Spacewar, I played a DOS port of it a lot, but it was one of the original games, and I’m so has to be up there.
GTA 1 – first really large scale explory game with a real narrative that I was aware of, and absolutely brilliant multiplayer to boot – just building such a big game, without railroading you into a particular story at every point was a brilliant thing. (Elite I guess was larger scale, but then the large scaleness of Elite was largely repetition and automatic generation, and the narrative wasn’t really there in Elite)
Tetris (Gameboy version obviously – way better than the first PC version). The first computer game I can remember ever being a real sensation outside the world of people who played computer games.

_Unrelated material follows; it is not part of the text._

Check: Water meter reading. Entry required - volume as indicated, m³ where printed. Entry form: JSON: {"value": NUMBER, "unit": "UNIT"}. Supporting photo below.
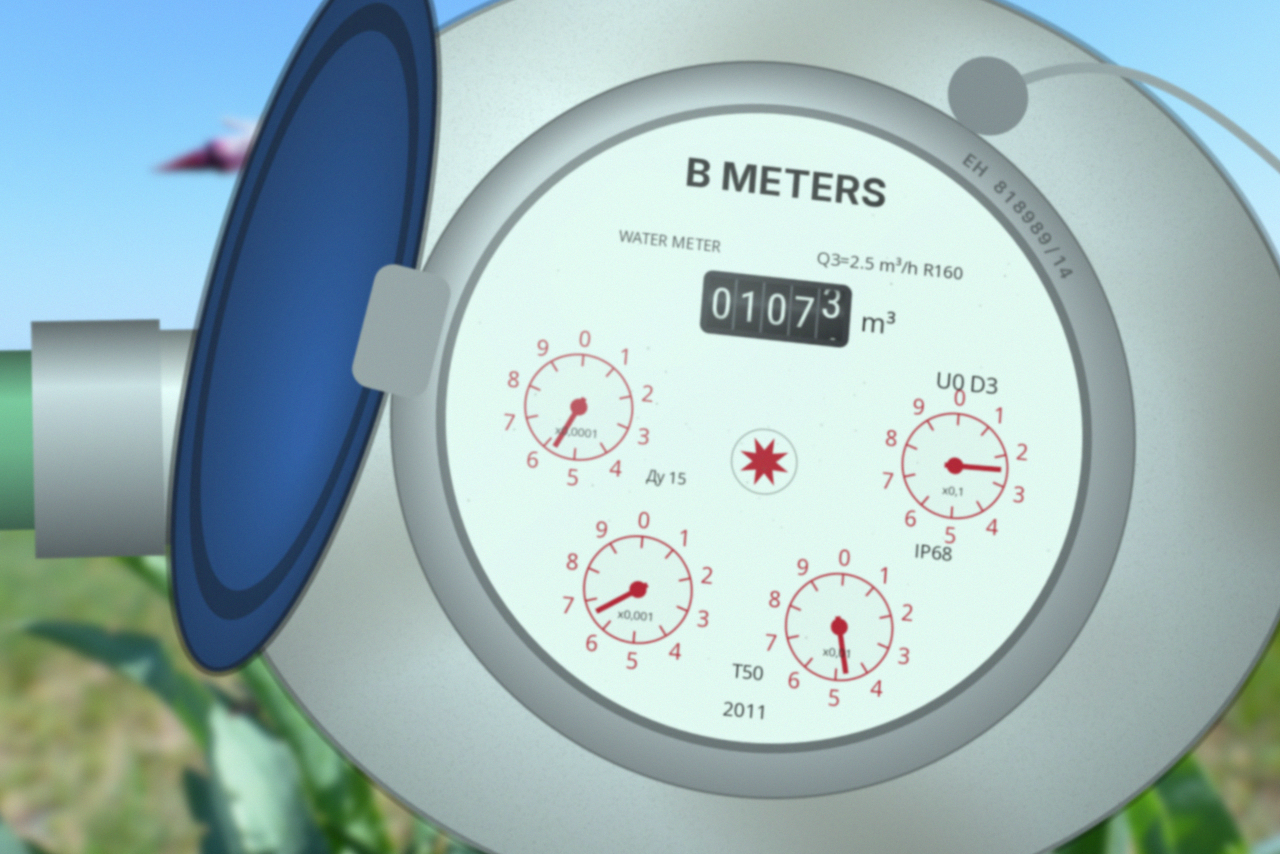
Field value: {"value": 1073.2465, "unit": "m³"}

Oh, and not really important, but kind of meaningful for me – that skiing game where you had to stay within the lines (that I typed in from somewhere in Basic on a Casio PB-something pocket computer), and that game at the Science museum’s computer gallery where you have to shoot something (or maybe it is golf, can’t remember), using an old vector graphics computer system controlled by a jog wheel. Oh, and Donkey Kong handheld (game + watch). And Arcade Volleyball, what a game!